Кто-то из гайдуков прыснул, но тут же душа его в пятки ушла от взгляда обозного, явившегося сюда, чтоб разогнать наглых лицедеев (как они того и ждали, кем-то предупреждённые), чтоб разогнать и скопище зрителей, полюбивших комедию больше божьей службы, и пресечь представление, а совсем не для того, чтоб выручать из беды сего разодетого панка, хотя уже можно было догадаться: обозному надобно того панка поскорее вывести из толпы не только живым, но и здоровым.
Вот почему пан Купа сейчас не орал и не кричал, как всегда, а весьма удивлял своей учтивостью.
- Этот пан прибыл в гости ко владыке, - возгласил обозный.
- Гляди-ка! - вдруг громко сказал матинке Михайлик. - Будто тот самый пан Купа, а попал к людям - и заговорил по-людски! Вишь! Гляди, гляди! Кланяется! Просит!
- Опять ты, голоштанник? - тихо ощерился на него Пампушка. - Прочь!
- Опять прочь? - так резко спросил Михайлик, что у пана обозного аж дыханье перехватило, когда он увидел, как прислушивается толпа, что стала вдруг тихой и насторожённой, как мирославцы внезапно умолкли, дожидаясь, возможно, ещё какого-нибудь высокомерного панского слова.

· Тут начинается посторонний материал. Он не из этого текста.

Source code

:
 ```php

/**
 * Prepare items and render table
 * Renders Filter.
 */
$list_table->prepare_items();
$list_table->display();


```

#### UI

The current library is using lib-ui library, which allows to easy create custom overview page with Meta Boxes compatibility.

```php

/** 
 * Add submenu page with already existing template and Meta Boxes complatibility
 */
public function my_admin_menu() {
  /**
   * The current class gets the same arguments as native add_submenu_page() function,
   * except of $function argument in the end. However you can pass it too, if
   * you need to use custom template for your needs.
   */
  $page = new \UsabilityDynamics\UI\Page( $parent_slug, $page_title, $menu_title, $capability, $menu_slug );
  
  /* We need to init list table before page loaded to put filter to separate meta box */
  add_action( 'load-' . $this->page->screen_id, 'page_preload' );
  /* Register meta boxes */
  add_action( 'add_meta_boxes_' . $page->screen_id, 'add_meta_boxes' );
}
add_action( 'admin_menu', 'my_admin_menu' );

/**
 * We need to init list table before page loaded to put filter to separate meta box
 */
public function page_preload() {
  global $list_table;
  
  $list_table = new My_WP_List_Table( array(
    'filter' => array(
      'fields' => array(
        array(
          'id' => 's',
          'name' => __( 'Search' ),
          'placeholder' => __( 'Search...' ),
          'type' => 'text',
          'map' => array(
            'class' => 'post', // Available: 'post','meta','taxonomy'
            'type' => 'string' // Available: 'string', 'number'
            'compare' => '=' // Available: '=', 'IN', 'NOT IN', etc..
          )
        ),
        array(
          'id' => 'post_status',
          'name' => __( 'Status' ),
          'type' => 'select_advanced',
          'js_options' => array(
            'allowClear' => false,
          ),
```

Казалось, весь майдан притих, и не летали уже в руках косматого штукаря мячи, брыли и факелы.
Мирославцы немо глядели на тех шляхтичей, доморощенных украинских панов, что молча стояли, еле смиряя свою спесь, плотно окружённые простым людом, который так добродушно смеялся незадолго перед тем, а теперь почему-то зловеще умолк.
Будто ничего и не приключилось, но… настроение толпы порой меняется неожиданно, без видимых причин, без внешнего повода, и щеголеватый шляхтич уже смекнул, что не следует людям мешать развлекаться: не ровен час, рассердятся, да ещё в такой большой толпе, как тут.
Да и гайдуки стояли недвижно, ибо слишком мало их было здесь - против этакой тьмы народа, стояли и стояли, не отваживаясь и пальцем шевельнуть в помощь надменному властителю, пану Купе, этому хаму премерзкому, который давно привык простых людей ставить ни во что.